Actes des Apôtres (2.1-11) :
Quand arriva la Pentecôte (le cinquantième
jour après Pâques), ils se trouvaient réunis tous ensemble. Soudain il vint du
ciel un bruit pareil à celui d’un violent coup de vent : toute la maison
où ils se tenaient en fut remplie. Ils virent apparaître comme une sorte de feu
qui se partageait en langues et qui se posa sur chacun d’eux. Alors ils furent
tous remplis de l’Esprit Saint, et ils se mirent à parler en d’autres
langues, et chacun s’exprimait selon le don de l’Esprit.
Or, il y avait, séjournant à Jérusalem, des
juifs fervents, issus de toutes les nations qui sont sous le ciel. Lorsque les
gens entendirent le bruit, ils se rassemblèrent en foule. Ils étaient dans la
stupéfaction parce que chacun d’eux les entendait parler sa propre langue.
Déconcertés, émerveillés, ils disaient :
« Ces hommes qui parlent ne sont-ils
pas tous des Galiléens ? Comment se fait-il que chacun de nous les entende
dans sa langue maternelle ? Parthes, Mèdes, et Elamites, habitants
de la Mésopotamie, de la Judée et de la Cappadoce, des bords de la mer Noire,
de la province d’Asie, de la Phrygie, de la Pamphylie, de l’Egypte et de la
Libye proche de Cyrène, Romains résidants ici, Juifs de naissance et convertis,
Crétois et Arabes, tous, nous les entendons proclamer dans nos langues les
merveilles de Dieu. »
Langues de feu,
langue de Dieu
Shavouôt,
la Pentecôte Juive, est l’occasion de proclamer le Décalogue, dont on rappelle
le don par Yahvé dans le Sinaï, « cinquante jours après la Pâque »,
libération de l’esclavage en Egypte.
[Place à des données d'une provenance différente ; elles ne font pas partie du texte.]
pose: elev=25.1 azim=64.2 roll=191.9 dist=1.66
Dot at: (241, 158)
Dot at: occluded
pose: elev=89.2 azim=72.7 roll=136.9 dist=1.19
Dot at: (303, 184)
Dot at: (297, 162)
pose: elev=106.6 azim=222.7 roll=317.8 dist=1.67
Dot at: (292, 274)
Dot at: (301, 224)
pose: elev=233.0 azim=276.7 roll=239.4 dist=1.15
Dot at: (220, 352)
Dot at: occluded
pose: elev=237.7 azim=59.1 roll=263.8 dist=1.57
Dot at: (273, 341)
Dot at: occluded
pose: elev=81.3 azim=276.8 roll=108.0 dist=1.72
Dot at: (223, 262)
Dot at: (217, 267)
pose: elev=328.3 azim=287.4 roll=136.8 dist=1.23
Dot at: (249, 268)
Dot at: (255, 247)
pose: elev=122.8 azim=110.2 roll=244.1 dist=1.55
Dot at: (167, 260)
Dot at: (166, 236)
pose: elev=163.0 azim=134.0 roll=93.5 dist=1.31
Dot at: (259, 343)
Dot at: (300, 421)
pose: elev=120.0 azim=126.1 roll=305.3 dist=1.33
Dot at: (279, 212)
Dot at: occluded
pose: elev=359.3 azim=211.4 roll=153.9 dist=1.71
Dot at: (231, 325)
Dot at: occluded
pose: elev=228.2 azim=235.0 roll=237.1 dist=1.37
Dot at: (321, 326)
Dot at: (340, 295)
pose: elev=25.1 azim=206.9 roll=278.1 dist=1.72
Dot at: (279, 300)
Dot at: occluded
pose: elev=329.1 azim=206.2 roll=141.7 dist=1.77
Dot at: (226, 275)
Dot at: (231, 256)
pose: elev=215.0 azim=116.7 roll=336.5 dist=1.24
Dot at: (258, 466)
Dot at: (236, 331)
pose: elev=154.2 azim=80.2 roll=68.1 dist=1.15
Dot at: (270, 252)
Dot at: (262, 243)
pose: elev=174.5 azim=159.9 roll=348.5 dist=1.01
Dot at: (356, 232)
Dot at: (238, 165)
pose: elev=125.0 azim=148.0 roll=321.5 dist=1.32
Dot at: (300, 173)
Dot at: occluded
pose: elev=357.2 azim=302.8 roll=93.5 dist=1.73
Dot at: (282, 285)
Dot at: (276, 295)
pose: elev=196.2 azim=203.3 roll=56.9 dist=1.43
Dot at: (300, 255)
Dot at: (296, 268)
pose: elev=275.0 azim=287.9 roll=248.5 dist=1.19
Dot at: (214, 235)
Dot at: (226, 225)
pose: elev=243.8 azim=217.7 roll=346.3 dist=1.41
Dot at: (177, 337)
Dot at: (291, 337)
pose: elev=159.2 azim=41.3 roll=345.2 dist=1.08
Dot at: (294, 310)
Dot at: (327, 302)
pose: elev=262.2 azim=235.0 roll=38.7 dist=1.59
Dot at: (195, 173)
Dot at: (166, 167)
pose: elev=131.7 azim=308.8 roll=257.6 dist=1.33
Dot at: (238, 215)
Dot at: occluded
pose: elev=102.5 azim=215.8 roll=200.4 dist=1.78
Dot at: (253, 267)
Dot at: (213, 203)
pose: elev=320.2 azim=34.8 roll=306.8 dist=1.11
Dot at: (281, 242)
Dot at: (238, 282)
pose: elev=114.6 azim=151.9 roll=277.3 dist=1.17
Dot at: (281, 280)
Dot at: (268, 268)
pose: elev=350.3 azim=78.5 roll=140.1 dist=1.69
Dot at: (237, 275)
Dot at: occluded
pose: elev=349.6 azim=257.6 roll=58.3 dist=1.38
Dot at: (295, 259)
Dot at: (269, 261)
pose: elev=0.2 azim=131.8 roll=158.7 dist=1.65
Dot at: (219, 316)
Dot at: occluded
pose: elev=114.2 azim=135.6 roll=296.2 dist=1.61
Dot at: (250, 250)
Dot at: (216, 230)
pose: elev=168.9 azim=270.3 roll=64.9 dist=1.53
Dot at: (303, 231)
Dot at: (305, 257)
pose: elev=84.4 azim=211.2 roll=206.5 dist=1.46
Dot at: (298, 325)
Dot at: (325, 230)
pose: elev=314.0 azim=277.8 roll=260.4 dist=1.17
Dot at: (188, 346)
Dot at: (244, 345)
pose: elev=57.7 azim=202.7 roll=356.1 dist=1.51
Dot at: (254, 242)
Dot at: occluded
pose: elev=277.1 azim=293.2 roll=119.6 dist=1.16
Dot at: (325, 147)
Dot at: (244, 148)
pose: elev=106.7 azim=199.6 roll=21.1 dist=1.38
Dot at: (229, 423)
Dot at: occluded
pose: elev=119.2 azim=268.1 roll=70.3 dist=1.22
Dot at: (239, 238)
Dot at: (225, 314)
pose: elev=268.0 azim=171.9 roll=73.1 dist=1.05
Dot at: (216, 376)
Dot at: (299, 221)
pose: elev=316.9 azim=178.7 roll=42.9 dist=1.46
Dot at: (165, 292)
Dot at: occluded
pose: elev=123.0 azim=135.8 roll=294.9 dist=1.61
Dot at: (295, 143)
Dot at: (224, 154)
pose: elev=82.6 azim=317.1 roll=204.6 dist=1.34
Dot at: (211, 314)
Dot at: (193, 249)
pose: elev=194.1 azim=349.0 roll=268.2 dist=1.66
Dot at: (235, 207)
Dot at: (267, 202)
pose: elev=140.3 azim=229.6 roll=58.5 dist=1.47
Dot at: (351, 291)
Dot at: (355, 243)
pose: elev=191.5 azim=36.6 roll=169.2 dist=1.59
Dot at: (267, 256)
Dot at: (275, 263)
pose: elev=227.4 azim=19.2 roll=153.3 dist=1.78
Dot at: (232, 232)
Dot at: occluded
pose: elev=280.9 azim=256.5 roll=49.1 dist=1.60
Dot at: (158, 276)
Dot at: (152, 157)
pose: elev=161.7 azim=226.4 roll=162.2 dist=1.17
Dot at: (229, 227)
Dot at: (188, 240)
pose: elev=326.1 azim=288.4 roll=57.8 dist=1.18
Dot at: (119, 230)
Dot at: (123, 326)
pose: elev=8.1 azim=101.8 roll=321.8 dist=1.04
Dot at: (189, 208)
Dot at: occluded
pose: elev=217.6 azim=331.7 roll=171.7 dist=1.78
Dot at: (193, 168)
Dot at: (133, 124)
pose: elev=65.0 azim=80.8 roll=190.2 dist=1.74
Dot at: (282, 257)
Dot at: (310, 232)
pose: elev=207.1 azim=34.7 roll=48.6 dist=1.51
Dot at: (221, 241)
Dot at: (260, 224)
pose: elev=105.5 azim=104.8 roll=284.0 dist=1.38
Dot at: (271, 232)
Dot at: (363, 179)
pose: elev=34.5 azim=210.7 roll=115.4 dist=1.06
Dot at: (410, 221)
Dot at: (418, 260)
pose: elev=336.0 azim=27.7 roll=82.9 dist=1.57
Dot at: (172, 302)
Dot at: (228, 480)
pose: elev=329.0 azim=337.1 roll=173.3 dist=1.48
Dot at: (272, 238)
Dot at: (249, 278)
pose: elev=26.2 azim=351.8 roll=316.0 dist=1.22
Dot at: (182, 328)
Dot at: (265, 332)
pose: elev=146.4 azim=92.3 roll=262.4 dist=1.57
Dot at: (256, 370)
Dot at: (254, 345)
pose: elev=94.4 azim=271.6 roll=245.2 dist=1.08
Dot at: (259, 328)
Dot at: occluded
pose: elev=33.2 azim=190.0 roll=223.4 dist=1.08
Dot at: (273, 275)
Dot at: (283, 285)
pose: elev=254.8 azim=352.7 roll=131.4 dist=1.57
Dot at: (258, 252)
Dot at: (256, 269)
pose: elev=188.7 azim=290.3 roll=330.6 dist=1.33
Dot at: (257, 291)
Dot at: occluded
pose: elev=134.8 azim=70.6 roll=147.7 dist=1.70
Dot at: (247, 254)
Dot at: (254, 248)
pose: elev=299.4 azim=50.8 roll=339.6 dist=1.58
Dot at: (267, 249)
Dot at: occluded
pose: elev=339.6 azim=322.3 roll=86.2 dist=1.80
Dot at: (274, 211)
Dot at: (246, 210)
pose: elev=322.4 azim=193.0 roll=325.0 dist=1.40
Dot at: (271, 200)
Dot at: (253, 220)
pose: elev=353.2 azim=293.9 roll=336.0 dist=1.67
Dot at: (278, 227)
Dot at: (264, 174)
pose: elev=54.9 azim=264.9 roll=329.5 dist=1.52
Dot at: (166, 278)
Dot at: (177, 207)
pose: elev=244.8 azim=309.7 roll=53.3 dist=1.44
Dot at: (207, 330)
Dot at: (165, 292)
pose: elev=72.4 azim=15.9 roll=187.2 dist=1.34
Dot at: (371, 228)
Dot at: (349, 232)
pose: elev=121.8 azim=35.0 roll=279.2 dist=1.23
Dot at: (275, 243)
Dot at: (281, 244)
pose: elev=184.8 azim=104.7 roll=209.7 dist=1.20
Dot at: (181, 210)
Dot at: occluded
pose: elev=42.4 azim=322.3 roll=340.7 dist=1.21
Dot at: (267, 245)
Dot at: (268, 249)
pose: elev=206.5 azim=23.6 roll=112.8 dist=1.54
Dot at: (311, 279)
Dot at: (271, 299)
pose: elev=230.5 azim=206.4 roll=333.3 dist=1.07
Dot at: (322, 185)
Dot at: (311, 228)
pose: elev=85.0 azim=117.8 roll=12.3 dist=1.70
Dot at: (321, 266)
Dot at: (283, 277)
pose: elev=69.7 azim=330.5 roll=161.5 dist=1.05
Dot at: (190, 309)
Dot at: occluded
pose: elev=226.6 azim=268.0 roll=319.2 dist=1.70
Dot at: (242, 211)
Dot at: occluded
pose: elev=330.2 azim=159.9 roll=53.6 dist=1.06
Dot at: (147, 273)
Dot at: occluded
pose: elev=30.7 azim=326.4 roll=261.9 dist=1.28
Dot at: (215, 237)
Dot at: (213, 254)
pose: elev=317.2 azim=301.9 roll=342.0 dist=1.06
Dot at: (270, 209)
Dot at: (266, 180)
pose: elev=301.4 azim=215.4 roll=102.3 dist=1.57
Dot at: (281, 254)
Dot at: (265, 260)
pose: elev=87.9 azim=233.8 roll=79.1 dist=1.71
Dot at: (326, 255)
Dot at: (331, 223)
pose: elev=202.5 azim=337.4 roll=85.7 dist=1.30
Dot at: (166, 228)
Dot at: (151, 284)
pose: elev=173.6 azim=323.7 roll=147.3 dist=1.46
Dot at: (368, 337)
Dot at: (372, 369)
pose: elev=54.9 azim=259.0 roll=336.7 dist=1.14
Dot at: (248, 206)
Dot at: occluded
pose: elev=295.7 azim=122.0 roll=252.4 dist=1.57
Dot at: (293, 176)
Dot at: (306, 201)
Mais l’homme est ainsi fait qu’il passe
aisément d’esclavage en esclavage, et les Paroles de Vie
sont devenues le carcan stérile et blessant d’une langue de bois.
Or
ce que proclament les apôtres, ce ne sont plus des « commandements »,
mais « les merveilles de Dieu ». Voilà qui est porteur de Vie,
cet Emerveillement devant la profusion divine. « Tout cela, ta sagesse
l’a fait ! » (Ps 103.24). Dès lors, il est évident que nos Apôtres changent totalement leur façon
habituelle de parler.
Et
la première merveille de Dieu, celle qui donne Vie, c’est sa Tendresse. Comme
une mère qui, sans mot, sait parler à son bébé par des gestes de douceur, des
sourires, des chants, et ce lait dont l’offrande comble le nourrisson. Voilà la
« langue maternelle » de tout homme. Voilà les « autres
langues » que l’Esprit a ouvert. Même en s’exprimant en hébreux avec
un accent à couper à la machette, les Apôtres peuvent, en chantant « les
merveilles de Dieu », émouvoir au plus profond d’eux-mêmes tous ceux
qui sont venus en pèlerinage à Jérusalem à cette occasion. Et dans cette langue
aussi pure que l’eau du baptême, chacun peut se laver aux larmes d’une
plénitude enfin retrouvée. La loi est « accomplie »,
comme Jésus l’avait promis. Elle est accomplie en devenant adhésion amoureuse à
ce Dieu de Tendresse, dans le pas de danse de cette proclamation lumineuse qui
fera dire au moqueurs « ils sont pleins de vin doux » (Ac2.13),
mais que Paul chantera dans la lettre aux Romains.
Le
Buisson Ardent, qui avait préludé à la mission de Moïse, est ici
transfiguré : ce sont les Apôtres eux-mêmes qui en deviennent les
brindilles en flammes, ces escarbilles étincelantes qui propagent l’incendie par la voie du vent, « on
ne sait [d’où], ni [vers où] » (Jn3.8)
Ayant reçu l’Esprit lors de notre confirmation, lorsque nous nous rendons disponibles à son élan, Il nous accorde pour jouer cette musique de Dieu sur laquelle d’autres pourront danser. Alors, notre langue dira, en peu de mots et jusque dans notre silence médusé, « la hauteur, la largeur, la profondeur » de cette tendresse reçue, qui nous dépasse, nous fait fondre et déborde. Et nous transmettrons ce bonheur inextinguible, en étant radieux de ce trop-plein de joie. Nés à frais nouveaux dans la Gloire de Dieu. Nés dans cette Béatitude originelle, qui est de croire en cette Promesse, nous y fonder d’un Amen, et partir en faisant couple avec le Ressuscité dont nous sentons la main sur notre épaule, qui nous murmure amoureusement « je suis avec [toi] tous les jours jusqu’à la fin du monde » (Mt 28.20). Marcheurs éblouis depuis le partage d’un morceau de pain au bout d’un chemin qui pourtant ne semblait mener qu’à la nuit (Lc 24.13-35), nous serons ces torchères « pour que le feu de [son] bonheur à d’autres prenne » (D. Rimaud).